◆ **WHAT TO DO**
Among the entries below, which lines include the string "敷地面積"? Show each one.

Revision comparison data:
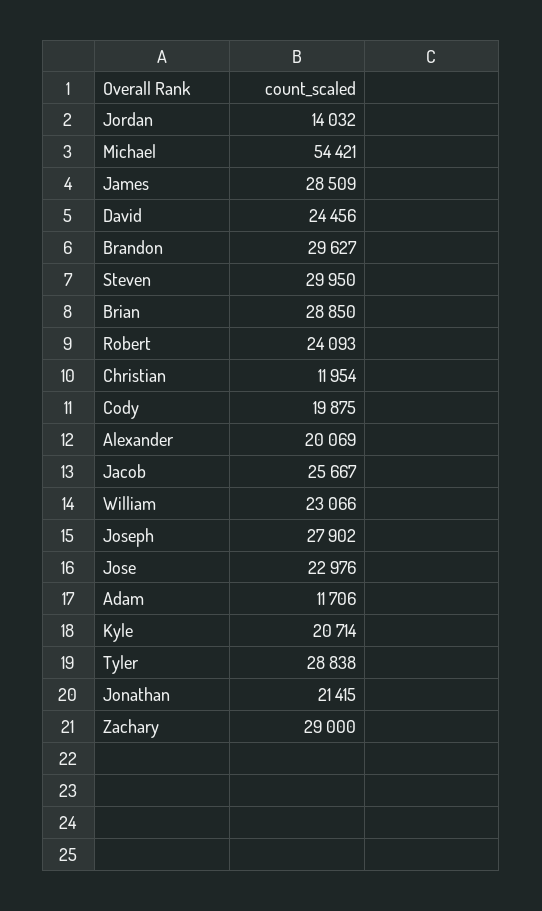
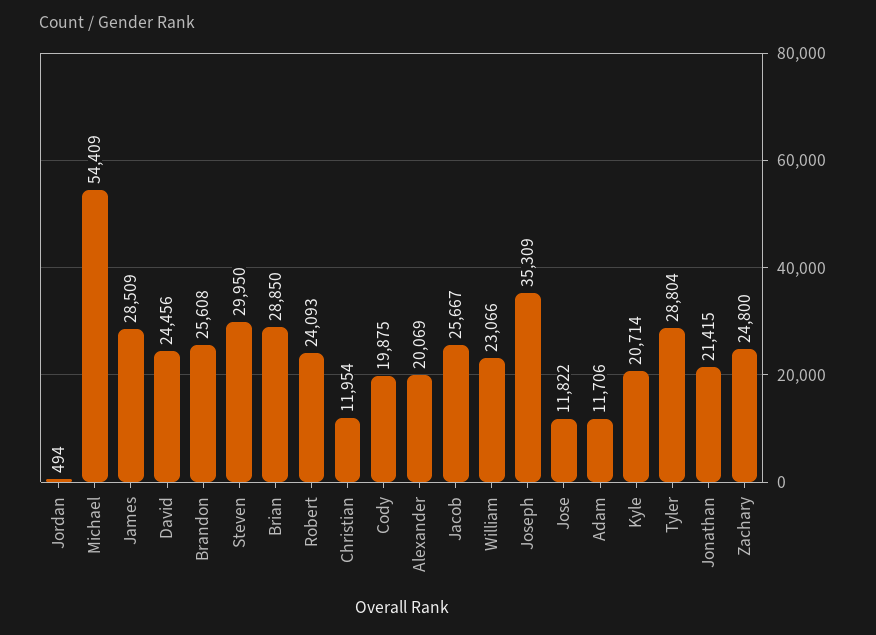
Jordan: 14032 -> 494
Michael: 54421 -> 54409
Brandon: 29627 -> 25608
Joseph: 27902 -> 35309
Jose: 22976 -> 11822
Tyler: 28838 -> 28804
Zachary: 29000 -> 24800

...

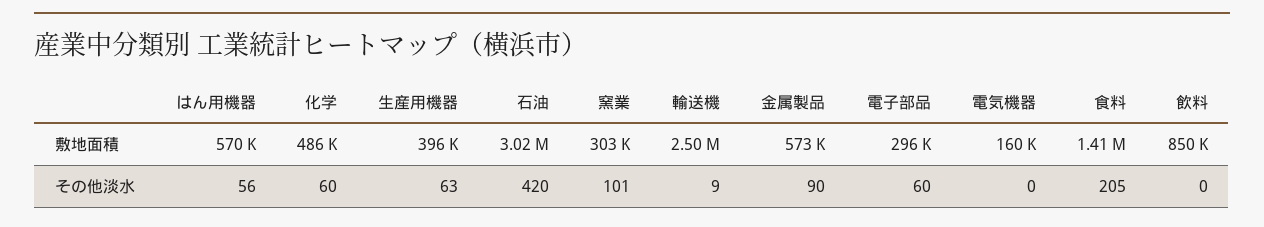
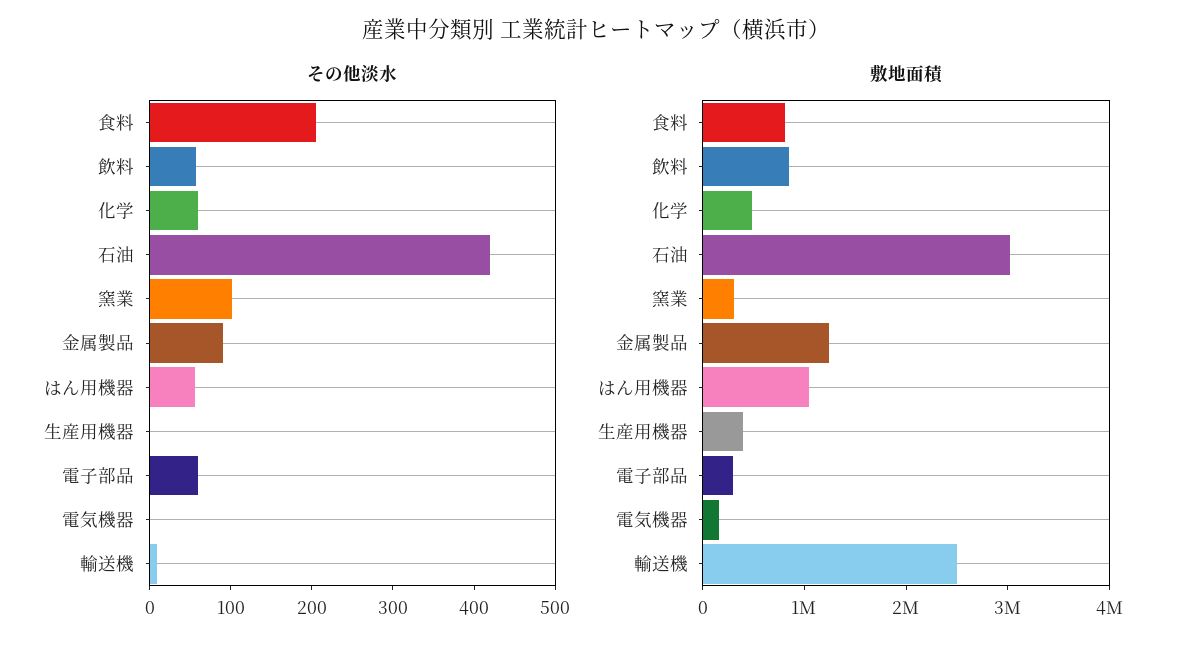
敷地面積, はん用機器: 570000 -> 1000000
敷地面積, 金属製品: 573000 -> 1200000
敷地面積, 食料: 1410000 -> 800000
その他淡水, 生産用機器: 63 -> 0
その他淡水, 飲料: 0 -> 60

◆ **TASK SOLUTION**
敷地面積, はん用機器: 570000 -> 1000000
敷地面積, 金属製品: 573000 -> 1200000
敷地面積, 食料: 1410000 -> 800000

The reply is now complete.